Provided text |
Content starts
Ringing the bell marks a milestone in cancer treatment

For Bridget Reeves, ringing the bell after completing six months of chemotherapy for breast cancer was “a big deal.”

Soldiering through nausea, exhaustion and nerve damage, she’d juggled chemo and her job as an MD Anderson clinical studies coordinator for 13 weeks before finally taking leave when she could no longer feel her foot on the brake pedal driving home.

Even through the worst of it, the sound of other patients ringing the bell never failed to lift her spirits.

“I’d think, ‘Yeah, that’s going to be me. I’m almost there,’” she recalls.

When her turn came to ring the bell, she felt both relief that the day-to-day grind of chemotherapy was over and a sense of accomplishment that she was still standing.

“I finally felt I could celebrate something,” she says. “I could celebrate I made it through this part.”

A tradition with MD Anderson roots

Nowadays it seems nearly every cancer facility has bells that patients can ring to mark the end of treatment. But it’s thought that the tradition began at MD Anderson in 1996.

A rear admiral in the U.S. Navy, Irve Le Moyne, was undergoing radiation therapy for head and neck cancer and told his doctor, Kian Ang, M.D., Ph.D., that he planned to follow a Navy tradition of ringing a bell to signify “when the job was done.” He brought a brass bell to his last treatment, rang it several times and left it as a donation. It was mounted on a wall plaque in the Main Building’s Radiation Treatment Center with the inscription:

Ringing Out

Ring this bell
Three times well
Its toll to clearly say,
My treatment’s done
This course is run
And I am on my way!
Content ends
Extracted data |
Content starts
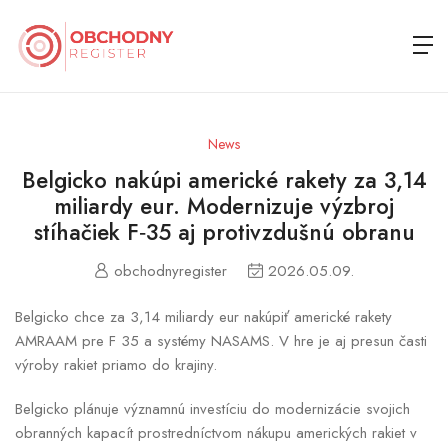
News
Belgicko nakúpi americké rakety za 3,14
miliardy eur. Modernizuje výzbroj
stíhačiek F‑35 aj protivzdušnú obranu
obchodnyregister
2026.05.09.
Belgicko chce za 3,14 miliardy eur nakúpiť americké rakety
AMRAAM pre F 35 a systémy NASAMS. V hre je aj presun časti
výroby rakiet priamo do krajiny.
Belgicko plánuje významnú investíciu do modernizácie svojich
obranných kapacít prostredníctvom nákupu amerických rakiet v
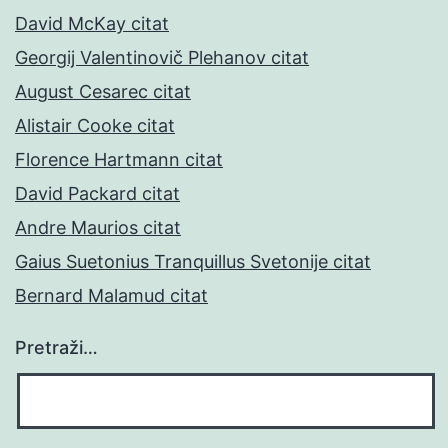
David McKay citat
Georgij Valentinovič Plehanov citat
August Cesarec citat
Alistair Cooke citat
Florence Hartmann citat
David Packard citat
Andre Maurios citat
Gaius Suetonius Tranquillus Svetonije citat
Bernard Malamud citat
Pretraži…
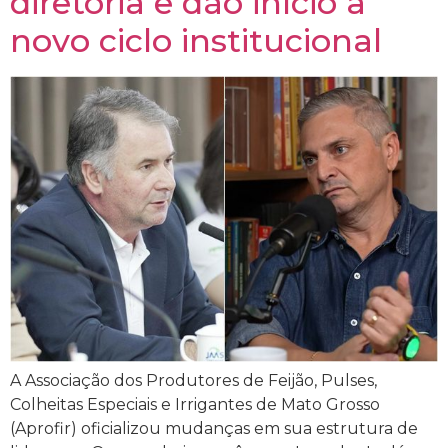
diretoria e dão início a
novo ciclo institucional
A Associação dos Produtores de Feijão, Pulses,
Colheitas Especiais e Irrigantes de Mato Grosso
(Aprofir) oficializou mudanças em sua estrutura de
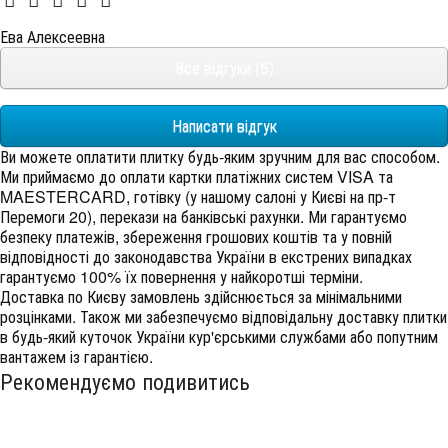
Ева Алексеевна
Все відгуки (5)
Написати відгук
Ви можете оплатити плитку будь-яким зручним для вас способом.
Ми приймаємо до оплати картки платіжних систем VISA та
MAESTERCARD, готівку (у нашому салоні у Києві на пр-т
Перемоги 20), перекази на банківські рахунки. Ми гарантуємо
безпеку платежів, збереження грошових коштів та у повній
відповідності до законодавства України в екстрених випадках
гарантуємо 100% їх повернення у найкоротші терміни.
Доставка по Києву замовлень здійснюється за мінімальними
розцінками. Також ми забезпечуємо відповідальну доставку плитки
в будь-який куточок України кур'єрськими службами або попутним
вантажем із гарантією.
Рекомендуємо подивитись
Content ends
Exercise set |
a: Please update the bell-ringing article: begin at the words "A rear admiral" and stop after "am on my way!", putting "bronze bell" in place of "brass bell".
b: According to the bell-ringing article, in what year is the tradition thought to have begun at MD Anderson?

Results of the tasks |
a:
A rear admiral in the U.S. Navy, Irve Le Moyne, was undergoing radiation therapy for head and neck cancer and told his doctor, Kian Ang, M.D., Ph.D., that he planned to follow a Navy tradition of ringing a bell to signify “when the job was done.” He brought a bronze bell to his last treatment, rang it several times and left it as a donation. It was mounted on a wall plaque in the Main Building’s Radiation Treatment Center with the inscription:

Ringing Out

Ring this bell
Three times well
Its toll to clearly say,
My treatment’s done
This course is run
And I am on my way!

b: 1996